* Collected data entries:
┌──

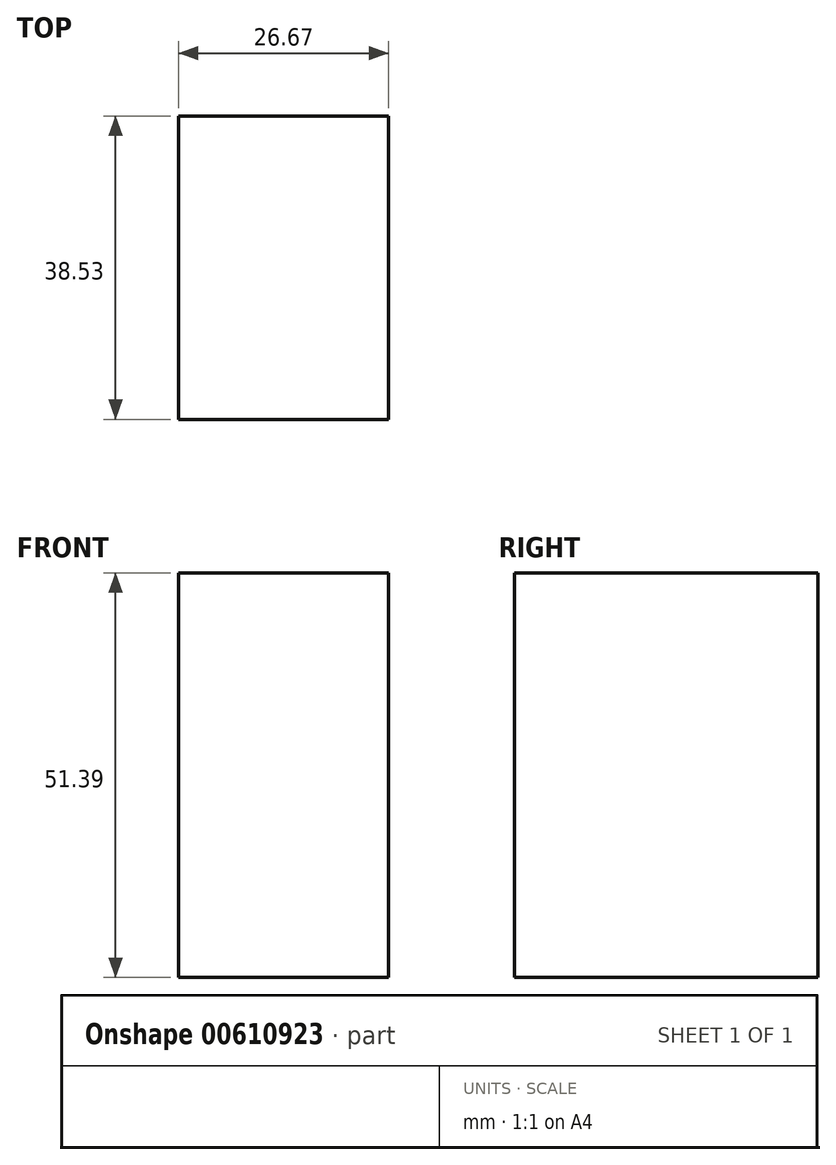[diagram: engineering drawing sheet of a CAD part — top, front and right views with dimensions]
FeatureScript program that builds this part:
annotation { "Feature Type Name" : "Feature", "Feature Type Description" : "" }
export const myFeature = defineFeature(function(context is Context, id is Id, definition is map)
    precondition{}
    {
        {
            var Q0;
            Q0=qCreatedBy(makeId("Right.planeOp"),FACE);
            var sketch = newSketch(context, id + "F0", { "sketchPlane" : qUnion([Q0])});
            skLineSegment(sketch, "E0.bottom", {"start": v(128.9, 71.64) * mm, "end": v(167.42, 71.64) * mm});
            skLineSegment(sketch, "E0.top", {"start": v(128.9, 20.25) * mm, "end": v(167.42, 20.25) * mm});
            skLineSegment(sketch, "E0.left", {"start": v(128.9, 71.64) * mm, "end": v(128.9, 20.25) * mm});
            skLineSegment(sketch, "E0.right", {"start": v(167.42, 71.64) * mm, "end": v(167.42, 20.25) * mm});
            skSolve(sketch);
        }
        {
            var Q0;
            Q0=makeQuery(id+"F0.imprint","IMPRINT",FACE,{"disambiguationData":[TD([[makeQuery(id+"F0.imprint","IMPRINT",EDGE,{"derivedFrom":sQuery(id+"F0.wireOp",EDGE,"E0.bottom")}),-1.0]])]});
            extrude(context, id + "F1", {"entities" : qUnion([Q0]), "oppositeDirection" : true, "depth" : 26.67 * mm, "offsetDistance" : 25.4 * mm});
        }
    });
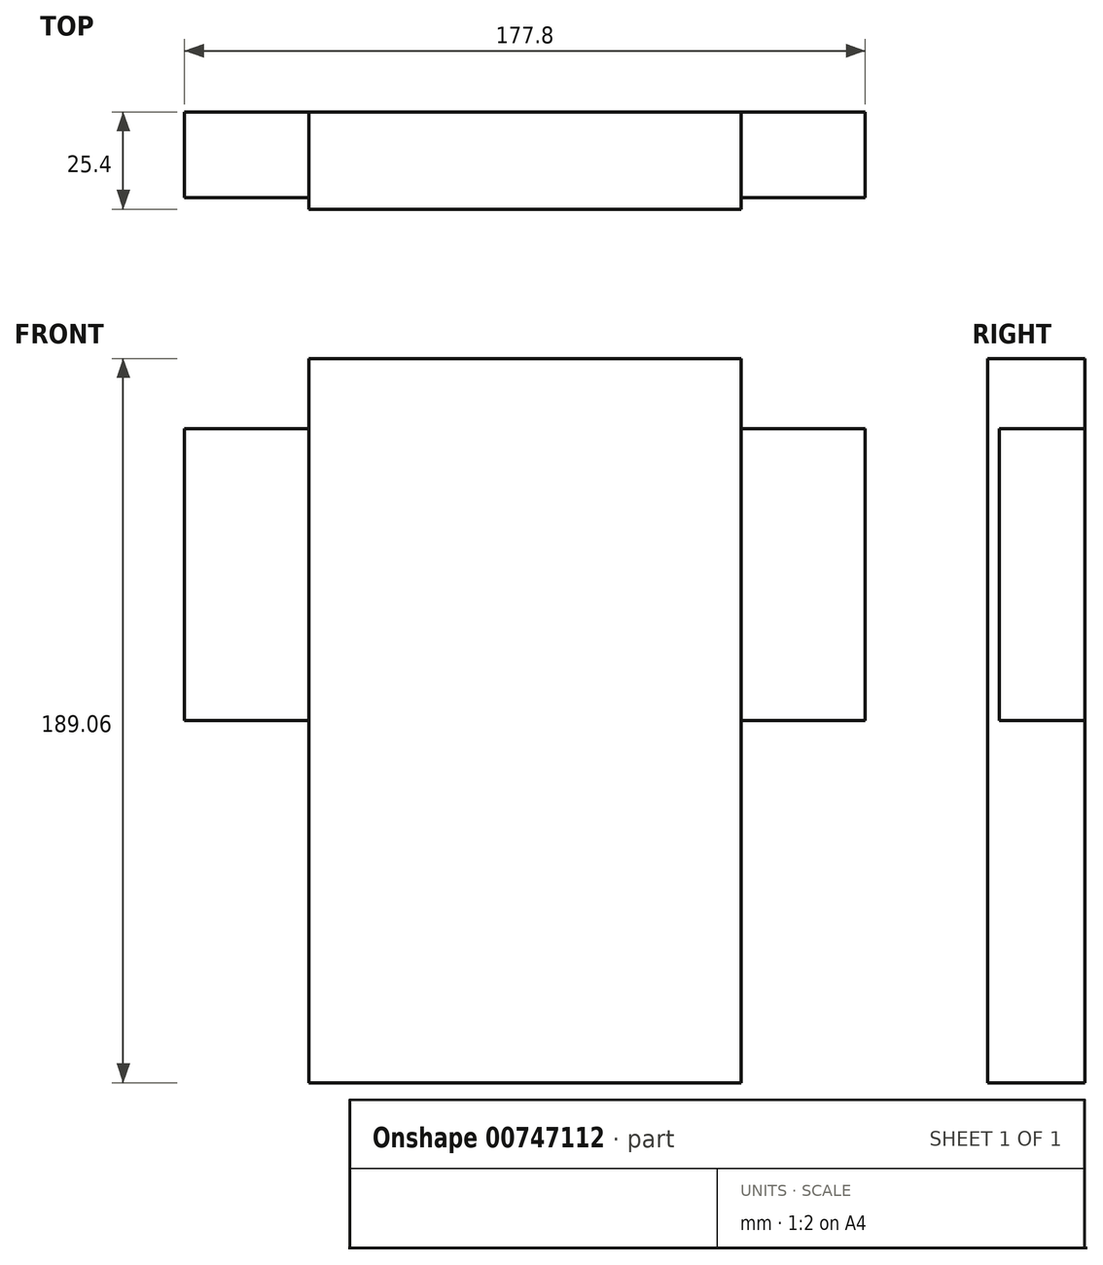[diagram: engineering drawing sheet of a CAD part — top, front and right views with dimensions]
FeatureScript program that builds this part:
annotation { "Feature Type Name" : "Feature", "Feature Type Description" : "" }
export const myFeature = defineFeature(function(context is Context, id is Id, definition is map)
    precondition{}
    {
        {
            var Q0;
            Q0=qCreatedBy(makeId("Front.planeOp"),FACE);
            var sketch = newSketch(context, id + "F0", { "sketchPlane" : qUnion([Q0])});
            skLineSegment(sketch, "E0.bottom", {"start": v(88.9, 38.1) * mm, "end": v(-88.9, 38.1) * mm});
            skLineSegment(sketch, "E0.top", {"start": v(88.9, -38.1) * mm, "end": v(-88.9, -38.1) * mm});
            skLineSegment(sketch, "E0.left", {"start": v(88.9, 38.1) * mm, "end": v(88.9, -38.1) * mm});
            skLineSegment(sketch, "E0.right", {"start": v(-88.9, 38.1) * mm, "end": v(-88.9, -38.1) * mm});
            skPoint(sketch, "E0.middle", {"position": v(0, 0) * mm});
            skSolve(sketch);
        }
        {
            var Q0;
            Q0=makeQuery(id+"F0.imprint","IMPRINT",FACE,{"disambiguationData":[TD([[makeQuery(id+"F0.imprint","IMPRINT",EDGE,{"derivedFrom":sQuery(id+"F0.wireOp",EDGE,"E0.bottom")}),1.0]])]});
            extrude(context, id + "F1", {"entities" : qUnion([Q0]), "depth" : 22.43 * mm, "offsetDistance" : 25.4 * mm});
        }
        {
            var Q0;
            Q0=qCreatedBy(makeId("Front.planeOp"),FACE);
            var sketch = newSketch(context, id + "F2", { "sketchPlane" : qUnion([Q0])});
            skLineSegment(sketch, "E1.bottom", {"start": v(56.46, -132.68) * mm, "end": v(-56.46, -132.68) * mm});
            skLineSegment(sketch, "E1.top", {"start": v(56.46, 56.38) * mm, "end": v(-56.46, 56.38) * mm});
            skLineSegment(sketch, "E1.left", {"start": v(56.46, -132.68) * mm, "end": v(56.46, 56.38) * mm});
            skLineSegment(sketch, "E1.right", {"start": v(-56.46, -132.68) * mm, "end": v(-56.46, 56.38) * mm});
            skPoint(sketch, "E1.middle", {"position": v(0, -38.15) * mm});
            skSolve(sketch);
        }
        {
            var Q0;
            Q0 = qSketchRegion(id + "F2", true);
            extrude(context, id + "F3", {"entities" : qUnion([Q0]), "operationType" : NewBodyOperationType.ADD, "depth" : 25.4 * mm, "offsetDistance" : 25.4 * mm});
        }
    });
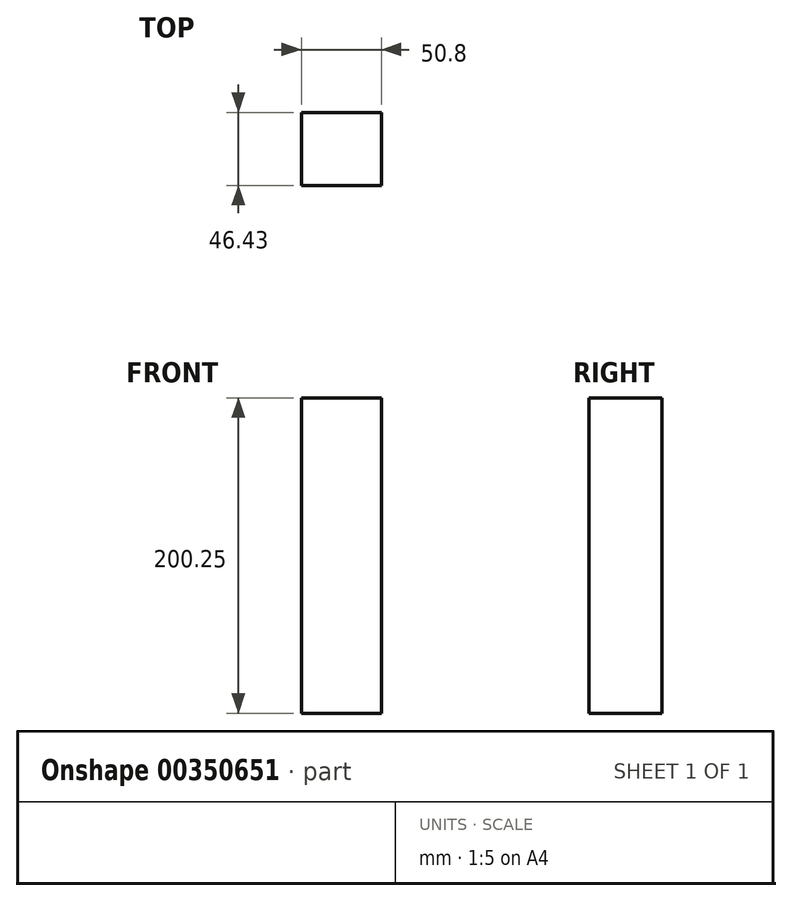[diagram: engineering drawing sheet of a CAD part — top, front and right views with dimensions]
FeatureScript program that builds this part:
annotation { "Feature Type Name" : "Feature", "Feature Type Description" : "" }
export const myFeature = defineFeature(function(context is Context, id is Id, definition is map)
    precondition{}
    {
        {
            var Q0;
            Q0=qCreatedBy(makeId("Right.planeOp"),FACE);
            var sketch = newSketch(context, id + "F0", { "sketchPlane" : qUnion([Q0])});
            skLineSegment(sketch, "E0.bottom", {"start": v(-46.43, 89.39) * mm, "end": v(0, 89.39) * mm});
            skLineSegment(sketch, "E0.top", {"start": v(-46.43, -110.86) * mm, "end": v(0, -110.86) * mm});
            skLineSegment(sketch, "E0.left", {"start": v(-46.43, 89.39) * mm, "end": v(-46.43, -110.86) * mm});
            skLineSegment(sketch, "E0.right", {"start": v(0, 89.39) * mm, "end": v(0, -110.86) * mm});
            skSolve(sketch);
        }
        {
            var Q0;
            Q0 = qSketchRegion(id + "F0", true);
            extrude(context, id + "F1", {"entities" : qUnion([Q0]), "depth" : 50.8 * mm});
        }
    });
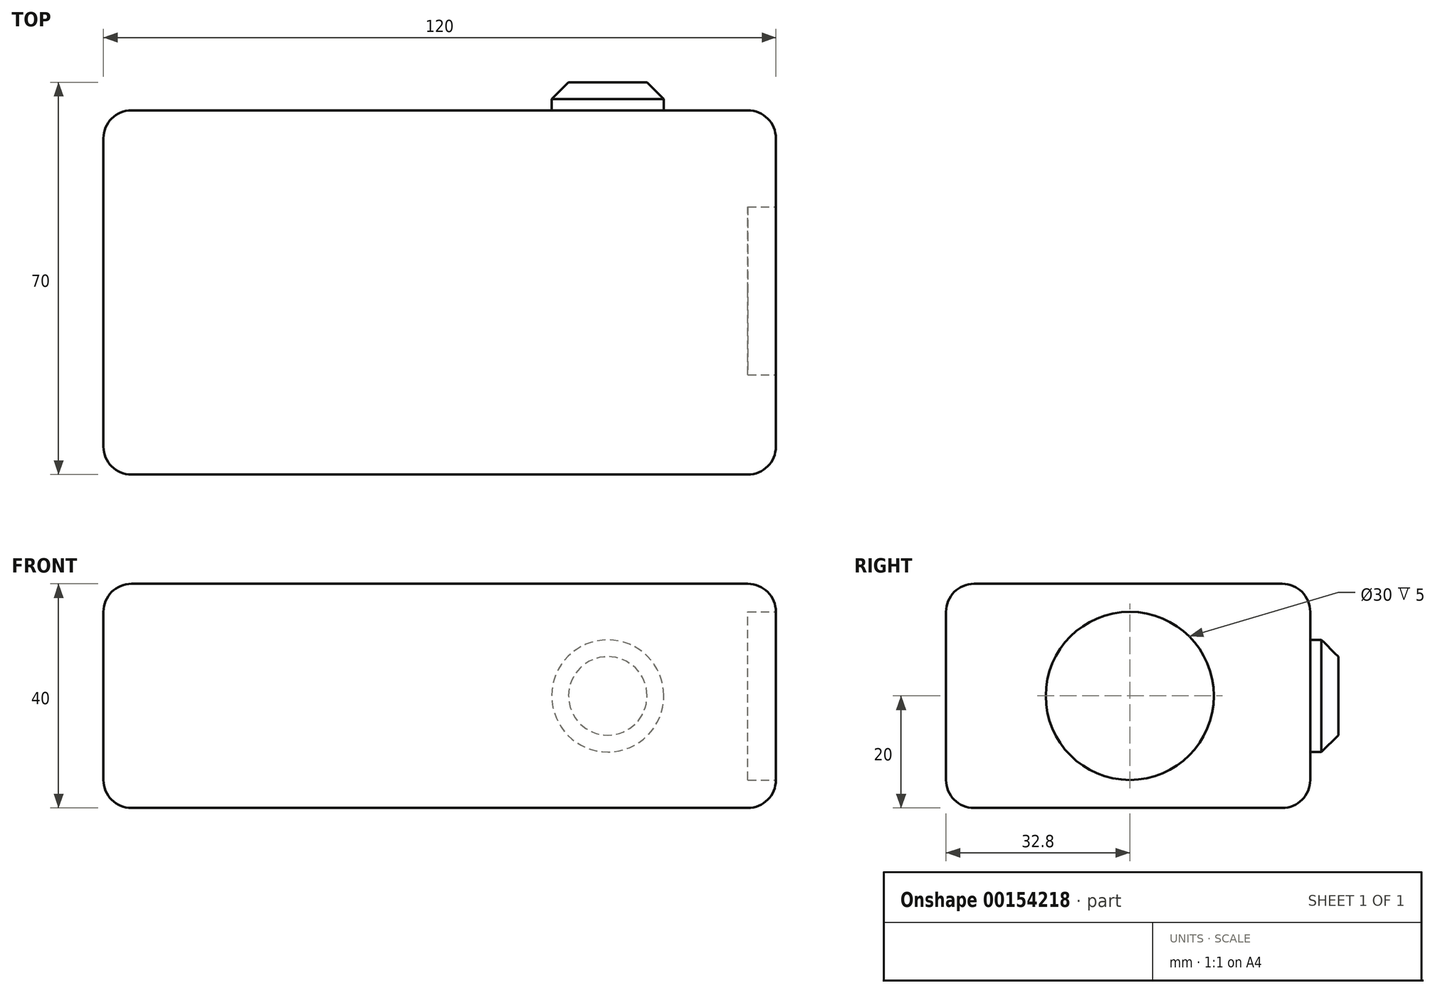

└──

* Written problem: Count the lines of the data above that contain the string "imprint", treating uppercase and lowercase letters as distinct. Give only the number.

* Right answer: 2